- Opening Delimiter -
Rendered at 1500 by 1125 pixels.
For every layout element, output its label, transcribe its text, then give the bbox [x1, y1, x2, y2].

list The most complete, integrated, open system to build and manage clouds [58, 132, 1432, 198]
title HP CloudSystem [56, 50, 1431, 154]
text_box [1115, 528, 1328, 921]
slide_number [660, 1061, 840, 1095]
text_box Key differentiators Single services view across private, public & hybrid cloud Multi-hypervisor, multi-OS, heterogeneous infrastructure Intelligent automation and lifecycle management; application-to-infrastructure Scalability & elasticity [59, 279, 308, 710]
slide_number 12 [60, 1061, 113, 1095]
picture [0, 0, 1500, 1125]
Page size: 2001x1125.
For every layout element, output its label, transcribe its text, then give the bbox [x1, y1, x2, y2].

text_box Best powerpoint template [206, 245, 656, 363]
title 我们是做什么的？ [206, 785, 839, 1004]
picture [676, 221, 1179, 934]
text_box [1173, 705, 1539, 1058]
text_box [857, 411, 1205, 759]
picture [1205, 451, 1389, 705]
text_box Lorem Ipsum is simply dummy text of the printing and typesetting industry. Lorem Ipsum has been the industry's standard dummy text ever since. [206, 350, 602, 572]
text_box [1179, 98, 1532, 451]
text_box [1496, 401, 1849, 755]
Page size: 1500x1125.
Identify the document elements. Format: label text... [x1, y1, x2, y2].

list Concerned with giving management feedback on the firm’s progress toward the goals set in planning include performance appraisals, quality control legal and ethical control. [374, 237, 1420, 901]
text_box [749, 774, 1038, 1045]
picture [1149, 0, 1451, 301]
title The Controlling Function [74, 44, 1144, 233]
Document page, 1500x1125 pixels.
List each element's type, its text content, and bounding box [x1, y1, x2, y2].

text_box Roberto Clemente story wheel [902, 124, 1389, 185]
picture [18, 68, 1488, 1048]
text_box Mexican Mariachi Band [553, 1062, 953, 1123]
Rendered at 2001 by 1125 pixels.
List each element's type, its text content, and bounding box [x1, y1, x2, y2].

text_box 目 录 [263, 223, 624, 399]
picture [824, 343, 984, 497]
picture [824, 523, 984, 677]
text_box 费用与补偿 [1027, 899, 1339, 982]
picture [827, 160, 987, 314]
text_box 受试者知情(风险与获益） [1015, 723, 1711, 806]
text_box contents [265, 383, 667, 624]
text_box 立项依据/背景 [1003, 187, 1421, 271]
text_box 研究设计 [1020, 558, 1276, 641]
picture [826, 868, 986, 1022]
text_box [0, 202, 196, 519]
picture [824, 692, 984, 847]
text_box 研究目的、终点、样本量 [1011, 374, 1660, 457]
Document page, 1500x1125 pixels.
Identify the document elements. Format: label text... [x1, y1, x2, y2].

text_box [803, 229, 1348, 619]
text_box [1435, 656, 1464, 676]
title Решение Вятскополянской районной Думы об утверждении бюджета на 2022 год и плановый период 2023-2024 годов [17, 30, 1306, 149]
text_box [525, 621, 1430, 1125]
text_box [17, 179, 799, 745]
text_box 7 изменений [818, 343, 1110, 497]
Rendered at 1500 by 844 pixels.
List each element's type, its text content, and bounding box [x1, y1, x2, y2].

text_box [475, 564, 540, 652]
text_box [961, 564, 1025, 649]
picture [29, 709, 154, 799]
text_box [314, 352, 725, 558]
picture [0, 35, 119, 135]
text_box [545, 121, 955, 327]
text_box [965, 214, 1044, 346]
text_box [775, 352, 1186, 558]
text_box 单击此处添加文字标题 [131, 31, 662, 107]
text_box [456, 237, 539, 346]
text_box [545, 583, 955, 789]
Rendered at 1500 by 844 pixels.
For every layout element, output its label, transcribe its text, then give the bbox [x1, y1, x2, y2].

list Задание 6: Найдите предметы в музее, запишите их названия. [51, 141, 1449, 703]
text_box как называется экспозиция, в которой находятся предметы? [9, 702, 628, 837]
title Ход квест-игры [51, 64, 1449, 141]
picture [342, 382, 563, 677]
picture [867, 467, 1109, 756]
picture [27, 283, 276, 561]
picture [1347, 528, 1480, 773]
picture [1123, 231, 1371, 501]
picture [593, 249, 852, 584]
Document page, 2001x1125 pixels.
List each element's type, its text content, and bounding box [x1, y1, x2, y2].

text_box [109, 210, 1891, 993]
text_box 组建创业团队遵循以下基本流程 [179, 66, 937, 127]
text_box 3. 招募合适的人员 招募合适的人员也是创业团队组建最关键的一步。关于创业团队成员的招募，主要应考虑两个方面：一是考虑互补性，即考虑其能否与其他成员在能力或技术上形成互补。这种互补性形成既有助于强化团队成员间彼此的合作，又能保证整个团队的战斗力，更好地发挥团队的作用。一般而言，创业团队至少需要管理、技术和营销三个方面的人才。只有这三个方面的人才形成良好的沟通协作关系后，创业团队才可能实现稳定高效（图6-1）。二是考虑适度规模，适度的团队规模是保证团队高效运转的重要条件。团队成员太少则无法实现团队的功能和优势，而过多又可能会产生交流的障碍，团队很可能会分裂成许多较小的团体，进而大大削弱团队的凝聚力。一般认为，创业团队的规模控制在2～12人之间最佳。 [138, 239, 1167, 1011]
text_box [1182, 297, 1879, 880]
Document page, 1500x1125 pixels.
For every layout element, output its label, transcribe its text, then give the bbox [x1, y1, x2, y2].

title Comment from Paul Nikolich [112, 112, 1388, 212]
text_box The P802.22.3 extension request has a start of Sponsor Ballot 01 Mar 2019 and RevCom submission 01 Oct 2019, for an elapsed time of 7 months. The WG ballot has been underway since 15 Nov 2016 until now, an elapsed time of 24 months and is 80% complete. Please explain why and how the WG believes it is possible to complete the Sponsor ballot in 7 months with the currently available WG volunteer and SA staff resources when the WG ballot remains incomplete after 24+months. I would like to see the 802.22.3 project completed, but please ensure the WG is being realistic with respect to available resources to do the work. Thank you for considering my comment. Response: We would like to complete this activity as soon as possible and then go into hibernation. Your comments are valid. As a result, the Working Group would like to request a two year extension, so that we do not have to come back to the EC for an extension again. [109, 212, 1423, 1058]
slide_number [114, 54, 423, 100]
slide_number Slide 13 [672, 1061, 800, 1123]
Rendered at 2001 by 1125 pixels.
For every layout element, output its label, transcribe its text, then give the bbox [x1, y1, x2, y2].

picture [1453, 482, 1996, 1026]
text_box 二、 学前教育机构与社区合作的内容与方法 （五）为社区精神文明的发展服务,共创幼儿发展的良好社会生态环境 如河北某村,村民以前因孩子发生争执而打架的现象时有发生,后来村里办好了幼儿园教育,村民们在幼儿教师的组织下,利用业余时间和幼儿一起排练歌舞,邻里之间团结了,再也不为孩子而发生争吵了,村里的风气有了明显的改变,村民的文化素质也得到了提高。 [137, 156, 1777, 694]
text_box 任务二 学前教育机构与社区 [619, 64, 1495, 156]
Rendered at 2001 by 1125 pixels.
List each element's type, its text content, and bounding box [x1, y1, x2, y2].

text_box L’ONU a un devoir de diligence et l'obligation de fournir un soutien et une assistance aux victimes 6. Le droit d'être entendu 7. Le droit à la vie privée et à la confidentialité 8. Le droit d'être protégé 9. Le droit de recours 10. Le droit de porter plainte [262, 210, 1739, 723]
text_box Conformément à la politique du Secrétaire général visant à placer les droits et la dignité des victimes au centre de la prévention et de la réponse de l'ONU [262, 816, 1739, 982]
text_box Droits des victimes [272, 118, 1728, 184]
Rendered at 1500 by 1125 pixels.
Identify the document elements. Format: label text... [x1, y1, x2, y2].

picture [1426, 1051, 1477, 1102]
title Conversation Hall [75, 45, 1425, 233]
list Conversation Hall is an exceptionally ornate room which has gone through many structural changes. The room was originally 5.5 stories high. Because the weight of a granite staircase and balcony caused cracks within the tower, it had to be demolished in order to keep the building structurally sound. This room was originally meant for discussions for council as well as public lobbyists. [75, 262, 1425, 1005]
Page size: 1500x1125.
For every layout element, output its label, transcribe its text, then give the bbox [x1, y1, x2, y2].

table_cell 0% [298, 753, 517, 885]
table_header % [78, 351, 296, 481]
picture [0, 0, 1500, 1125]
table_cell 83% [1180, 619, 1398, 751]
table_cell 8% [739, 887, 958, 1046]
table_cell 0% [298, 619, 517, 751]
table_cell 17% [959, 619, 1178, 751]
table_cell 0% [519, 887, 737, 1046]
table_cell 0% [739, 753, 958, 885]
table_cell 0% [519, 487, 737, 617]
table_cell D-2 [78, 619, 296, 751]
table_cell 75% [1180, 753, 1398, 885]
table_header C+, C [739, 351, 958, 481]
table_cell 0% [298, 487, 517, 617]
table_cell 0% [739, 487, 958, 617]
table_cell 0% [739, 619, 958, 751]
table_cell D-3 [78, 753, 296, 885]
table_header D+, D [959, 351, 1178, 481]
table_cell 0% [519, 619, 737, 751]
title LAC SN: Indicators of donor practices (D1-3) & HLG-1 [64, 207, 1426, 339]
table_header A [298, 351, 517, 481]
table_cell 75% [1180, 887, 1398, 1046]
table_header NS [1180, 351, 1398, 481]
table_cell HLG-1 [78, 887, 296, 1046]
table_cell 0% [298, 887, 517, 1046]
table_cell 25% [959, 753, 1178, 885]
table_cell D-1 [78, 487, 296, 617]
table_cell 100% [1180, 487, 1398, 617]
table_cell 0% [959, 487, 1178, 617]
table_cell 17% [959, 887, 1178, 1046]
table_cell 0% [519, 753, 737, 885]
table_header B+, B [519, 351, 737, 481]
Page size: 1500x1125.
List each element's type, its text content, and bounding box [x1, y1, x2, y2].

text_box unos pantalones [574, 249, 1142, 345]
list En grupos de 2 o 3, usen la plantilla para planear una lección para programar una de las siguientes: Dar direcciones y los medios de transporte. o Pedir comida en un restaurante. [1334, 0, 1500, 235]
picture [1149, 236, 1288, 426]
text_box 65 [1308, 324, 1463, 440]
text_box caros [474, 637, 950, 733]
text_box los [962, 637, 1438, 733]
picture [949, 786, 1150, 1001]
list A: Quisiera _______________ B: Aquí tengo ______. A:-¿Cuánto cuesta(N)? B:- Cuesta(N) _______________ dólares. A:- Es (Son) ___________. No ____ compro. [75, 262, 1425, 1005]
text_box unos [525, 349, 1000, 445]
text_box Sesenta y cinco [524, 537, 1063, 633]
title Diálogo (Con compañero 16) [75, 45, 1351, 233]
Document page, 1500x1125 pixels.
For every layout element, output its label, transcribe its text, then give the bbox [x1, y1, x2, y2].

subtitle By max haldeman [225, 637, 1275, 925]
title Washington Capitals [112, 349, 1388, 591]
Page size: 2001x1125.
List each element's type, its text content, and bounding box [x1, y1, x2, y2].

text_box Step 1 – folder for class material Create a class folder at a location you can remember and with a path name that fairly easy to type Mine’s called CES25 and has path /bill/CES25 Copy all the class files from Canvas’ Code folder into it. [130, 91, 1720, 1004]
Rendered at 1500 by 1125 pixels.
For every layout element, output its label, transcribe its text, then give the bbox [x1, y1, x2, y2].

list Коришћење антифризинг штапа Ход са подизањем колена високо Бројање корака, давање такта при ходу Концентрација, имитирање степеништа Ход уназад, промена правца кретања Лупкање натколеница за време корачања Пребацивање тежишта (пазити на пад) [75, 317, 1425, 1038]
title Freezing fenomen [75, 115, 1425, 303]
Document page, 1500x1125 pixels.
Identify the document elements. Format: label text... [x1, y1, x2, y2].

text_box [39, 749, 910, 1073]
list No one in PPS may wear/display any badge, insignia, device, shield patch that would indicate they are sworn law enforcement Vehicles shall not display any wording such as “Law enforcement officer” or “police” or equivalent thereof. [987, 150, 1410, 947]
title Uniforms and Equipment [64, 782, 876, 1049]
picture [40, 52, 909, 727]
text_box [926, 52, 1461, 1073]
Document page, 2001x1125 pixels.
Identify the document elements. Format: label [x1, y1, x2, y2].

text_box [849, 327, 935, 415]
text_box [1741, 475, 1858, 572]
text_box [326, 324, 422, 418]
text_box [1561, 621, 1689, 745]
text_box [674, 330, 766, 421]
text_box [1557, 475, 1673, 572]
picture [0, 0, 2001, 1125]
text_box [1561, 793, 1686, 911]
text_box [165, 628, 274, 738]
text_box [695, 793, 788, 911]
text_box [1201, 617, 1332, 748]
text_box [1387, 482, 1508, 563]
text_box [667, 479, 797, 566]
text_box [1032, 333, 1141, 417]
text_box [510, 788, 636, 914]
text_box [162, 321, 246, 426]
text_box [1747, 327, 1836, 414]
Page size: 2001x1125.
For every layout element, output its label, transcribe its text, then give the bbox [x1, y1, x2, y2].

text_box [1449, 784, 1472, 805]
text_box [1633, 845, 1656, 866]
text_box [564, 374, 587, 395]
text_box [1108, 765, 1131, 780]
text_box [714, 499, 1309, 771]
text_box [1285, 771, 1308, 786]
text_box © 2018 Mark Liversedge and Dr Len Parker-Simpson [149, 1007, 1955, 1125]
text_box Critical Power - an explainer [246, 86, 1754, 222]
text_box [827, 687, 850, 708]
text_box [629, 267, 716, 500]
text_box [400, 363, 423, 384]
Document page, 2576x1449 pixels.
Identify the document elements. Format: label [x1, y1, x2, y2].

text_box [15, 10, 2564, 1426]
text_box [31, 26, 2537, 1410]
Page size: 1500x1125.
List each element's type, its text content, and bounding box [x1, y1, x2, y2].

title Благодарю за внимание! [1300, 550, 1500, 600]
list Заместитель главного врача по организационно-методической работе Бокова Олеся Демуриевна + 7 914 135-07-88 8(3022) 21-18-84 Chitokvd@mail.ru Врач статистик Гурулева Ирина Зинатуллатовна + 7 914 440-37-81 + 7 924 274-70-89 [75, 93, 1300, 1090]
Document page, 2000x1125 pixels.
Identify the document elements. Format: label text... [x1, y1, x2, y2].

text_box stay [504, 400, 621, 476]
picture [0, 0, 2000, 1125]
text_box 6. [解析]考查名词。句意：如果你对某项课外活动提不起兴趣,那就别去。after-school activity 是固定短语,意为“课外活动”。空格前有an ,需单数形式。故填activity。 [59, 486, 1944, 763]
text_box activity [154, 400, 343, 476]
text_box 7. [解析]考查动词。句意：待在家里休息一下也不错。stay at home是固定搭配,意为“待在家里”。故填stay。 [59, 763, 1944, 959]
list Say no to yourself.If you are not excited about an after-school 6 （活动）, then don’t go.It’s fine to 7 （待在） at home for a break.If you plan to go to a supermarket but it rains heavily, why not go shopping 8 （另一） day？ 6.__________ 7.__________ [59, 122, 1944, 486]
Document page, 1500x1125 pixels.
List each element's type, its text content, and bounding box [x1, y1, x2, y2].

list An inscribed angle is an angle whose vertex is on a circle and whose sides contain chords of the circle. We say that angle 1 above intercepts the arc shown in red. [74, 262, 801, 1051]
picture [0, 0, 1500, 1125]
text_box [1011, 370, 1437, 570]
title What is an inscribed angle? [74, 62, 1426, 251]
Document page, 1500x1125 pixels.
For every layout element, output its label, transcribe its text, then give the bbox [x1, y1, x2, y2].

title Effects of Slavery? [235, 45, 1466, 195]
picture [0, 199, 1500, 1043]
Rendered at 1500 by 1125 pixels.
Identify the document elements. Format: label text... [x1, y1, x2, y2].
- Closing Delimiter -
Task to carry out:
Beginning with the opening line above, retype the records exactly through the line with "text_box [1179, 98, 1532, 451]", both ends included.

Exercise output:
Rendered at 1500 by 1125 pixels.
For every layout element, output its label, transcribe its text, then give the bbox [x1, y1, x2, y2].

list The most complete, integrated, open system to build and manage clouds [58, 132, 1432, 198]
title HP CloudSystem [56, 50, 1431, 154]
text_box [1115, 528, 1328, 921]
slide_number [660, 1061, 840, 1095]
text_box Key differentiators Single services view across private, public & hybrid cloud Multi-hypervisor, multi-OS, heterogeneous infrastructure Intelligent automation and lifecycle management; application-to-infrastructure Scalability & elasticity [59, 279, 308, 710]
slide_number 12 [60, 1061, 113, 1095]
picture [0, 0, 1500, 1125]
Page size: 2001x1125.
For every layout element, output its label, transcribe its text, then give the bbox [x1, y1, x2, y2].

text_box Best powerpoint template [206, 245, 656, 363]
title 我们是做什么的？ [206, 785, 839, 1004]
picture [676, 221, 1179, 934]
text_box [1173, 705, 1539, 1058]
text_box [857, 411, 1205, 759]
picture [1205, 451, 1389, 705]
text_box Lorem Ipsum is simply dummy text of the printing and typesetting industry. Lorem Ipsum has been the industry's standard dummy text ever since. [206, 350, 602, 572]
text_box [1179, 98, 1532, 451]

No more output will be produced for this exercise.